En fin, entremos en materia, Juan Mayorga crea una historia desenfrenada, pocos personajes y muchos a la vez. La representación que yo he visto es una de 2016 que se llevó a cabo en la sala Francisco Nieva del Teatro Valle-Inclán de Madrid, con la dirección de Ernesto Caballero. En un parque de Madrid un joven (Elena Rayo) se encuentra unos bancos y un tablero de ajedrez, examina la jugada, en eso que aparece un desconocido y le incita al juego, al poco surge un nuevo desconocido que al parecer queda cada día con el otro más que para jugar al ajedrez para rememorar aquellos días en que se diputó el referido campeonato en Reikiavik en 1972.

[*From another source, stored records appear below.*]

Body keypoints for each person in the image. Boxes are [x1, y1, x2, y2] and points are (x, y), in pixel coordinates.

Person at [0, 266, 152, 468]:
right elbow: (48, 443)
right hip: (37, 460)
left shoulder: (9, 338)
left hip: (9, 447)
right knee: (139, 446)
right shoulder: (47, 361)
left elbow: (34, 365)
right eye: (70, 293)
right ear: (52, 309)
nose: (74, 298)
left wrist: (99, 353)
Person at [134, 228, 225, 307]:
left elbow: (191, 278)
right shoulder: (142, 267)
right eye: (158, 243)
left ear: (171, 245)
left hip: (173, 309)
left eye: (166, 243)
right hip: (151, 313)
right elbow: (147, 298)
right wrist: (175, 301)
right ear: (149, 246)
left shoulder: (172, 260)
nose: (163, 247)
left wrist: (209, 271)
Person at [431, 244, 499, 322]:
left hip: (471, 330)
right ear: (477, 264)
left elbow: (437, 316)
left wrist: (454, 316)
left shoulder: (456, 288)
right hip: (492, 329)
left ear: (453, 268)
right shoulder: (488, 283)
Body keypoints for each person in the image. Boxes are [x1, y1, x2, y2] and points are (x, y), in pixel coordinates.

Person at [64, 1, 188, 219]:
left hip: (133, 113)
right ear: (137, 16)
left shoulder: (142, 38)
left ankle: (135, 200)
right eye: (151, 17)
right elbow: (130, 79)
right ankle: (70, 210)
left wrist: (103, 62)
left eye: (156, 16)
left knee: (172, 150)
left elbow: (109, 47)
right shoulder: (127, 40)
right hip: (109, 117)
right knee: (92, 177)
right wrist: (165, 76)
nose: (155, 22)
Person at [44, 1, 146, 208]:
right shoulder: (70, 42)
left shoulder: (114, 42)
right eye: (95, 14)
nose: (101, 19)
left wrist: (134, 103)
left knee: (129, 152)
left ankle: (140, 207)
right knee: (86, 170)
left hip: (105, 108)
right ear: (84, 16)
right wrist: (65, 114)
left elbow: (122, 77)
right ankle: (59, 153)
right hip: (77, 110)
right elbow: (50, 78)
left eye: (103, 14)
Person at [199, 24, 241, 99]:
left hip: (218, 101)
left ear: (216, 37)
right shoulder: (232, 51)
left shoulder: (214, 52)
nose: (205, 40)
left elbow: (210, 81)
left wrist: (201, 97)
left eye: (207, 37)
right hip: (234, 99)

Ambos dan rienda suelta cada día a su imaginación e ilustran las vicisitudes de los ajedrecistas Fischer y Spassky en una lucha en un tablero que era la representación de la pugna entre dos grandes potencias en el tablero geopolítico mundial.

El actor César Sarachu se hace llamar Waterloo y el otro actor, Daniel Albadalejo es Bailén, sí Bailén, los nombres de dos batallas que perdió el invencible Napoleón, toda una alegoría, y ambos a su vez reinterpretan a Fischer y Spassky respectivamente.

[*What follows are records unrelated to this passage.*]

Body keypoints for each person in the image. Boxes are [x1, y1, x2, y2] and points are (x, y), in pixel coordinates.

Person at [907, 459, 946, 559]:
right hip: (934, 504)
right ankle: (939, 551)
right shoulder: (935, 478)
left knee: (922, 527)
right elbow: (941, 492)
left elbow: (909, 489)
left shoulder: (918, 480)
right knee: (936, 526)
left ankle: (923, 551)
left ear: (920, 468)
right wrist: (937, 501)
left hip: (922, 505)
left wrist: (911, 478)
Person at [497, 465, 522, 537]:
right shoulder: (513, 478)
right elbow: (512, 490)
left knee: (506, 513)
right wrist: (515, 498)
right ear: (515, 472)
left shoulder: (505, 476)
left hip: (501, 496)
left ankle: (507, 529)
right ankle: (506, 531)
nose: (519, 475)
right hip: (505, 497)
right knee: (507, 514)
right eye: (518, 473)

La historia de aquel match dio para mucho y Mayorga no tiene más que indagar en los entresijos de aquellos días para proponer una obra teatral de mucho ritmo y donde los personajes, en contra de lo que uno puede suponer por la limitación de actores (3), se van sucediendo de manera casi caótica.

Spassky era el campeón que defendía el título e iba acompañado de una legión de analistas, preparadores, psicólogos…, era la gran esperanza roja para mantener la hegemonía en los tableros blanquinegros como punto de inflexión de un futuro dominio mundial de los soviéticos.

Por su parte Fischer viene de una juventud un tanto atormentada y acude al campeonato con menos medios que su rival y también con mucha presión política en torno a él. Tal vez demasiado excéntrico en cuanto a requerimientos en la sala donde se jugaba el torneo, lo cual se evidencia en la obra, demasiado público, demasiado ruido, los días de juego, el hotel no de su gusto, el tipo de piezas, impuntualidades, todo era escrutable.

Spassky comenzó ganando la primera partida y en la segunda Fischer no compareció por diferentes cuestiones, pero luego arrolló al soviético y asombró al mundo.

En toda ese frenético desenvolvimiento del torneo se suceden personajes que interactúan con Fischer y Spassky, cada uno, César y Daniel, se convierte en lo que sea, en político, en padre, en hermana, en analista, en periodista…; para el que le guste el ajedrez, o más exactamente la historia del ajedrez, como a mí, avanzar en aquel torneo histórico con la puesta en escena que Mayorga propone, con hechos reales y otros quizás adornados para el espectáculo, es todo un lujo.

Y es que la historia, para los que no la conocen, no puede ser más novelesca, no solo la de este campeonato, sino el después, y es que Fischer tuvo una carrera efímera en el ajedrez, del que se decía que era o ha podido ser el mejor jugador de la historia; no volvió a jugar tal vez por un miedo insuperable a perder, y durante mucho tiempo estuvo rodeado de un halo de misterio, por su misterioso paradero, porque apenas se dejaba ver.

En 1992 se reeditó aquel Encuentro del Siglo en Yugoslavia, pero apenas despertó el interés de la opinión pública, dos jugadores ya veteranos, y la calidad de las partidas atestiguó que aquello fue prácticamente una pachanga.

Fischer moriría en extrañas circunstancias en 2008, es el epílogo de esta obra de teatro, con más pena que gloria, un ser devorado por su propio mito; de los que de vez en cuando nos ofrece el deporte, porque Fischer se convirtió en una estrella del deporte al que el ocaso le vino de frente y a la yugular.

Me siento muy reconfortado al escuchar en la obra la nómina de un montón de ajedrecistas modernos que en lo mejor de su carrera o ya en el declive estuvieron en Linares, en aquel célebre torneo internacional al que se le llegó a llamar el Wimbledon del ajedrez y que tristemente ya no se hace. Los he visto a todos, campeones del mundo y jugadores que han estado entre los diez mejores del mundo durante mucho tiempo. De niño era muy aficionado a que me hicieran autógrafos y seguro que tengo alguno de Spassky, y de otros muchos, apenas tiene valor más allá del sentimental, pero sobre todo lo que tiene valor es que experimenté la historia del ajedrez a través de sus protagonistas vivos.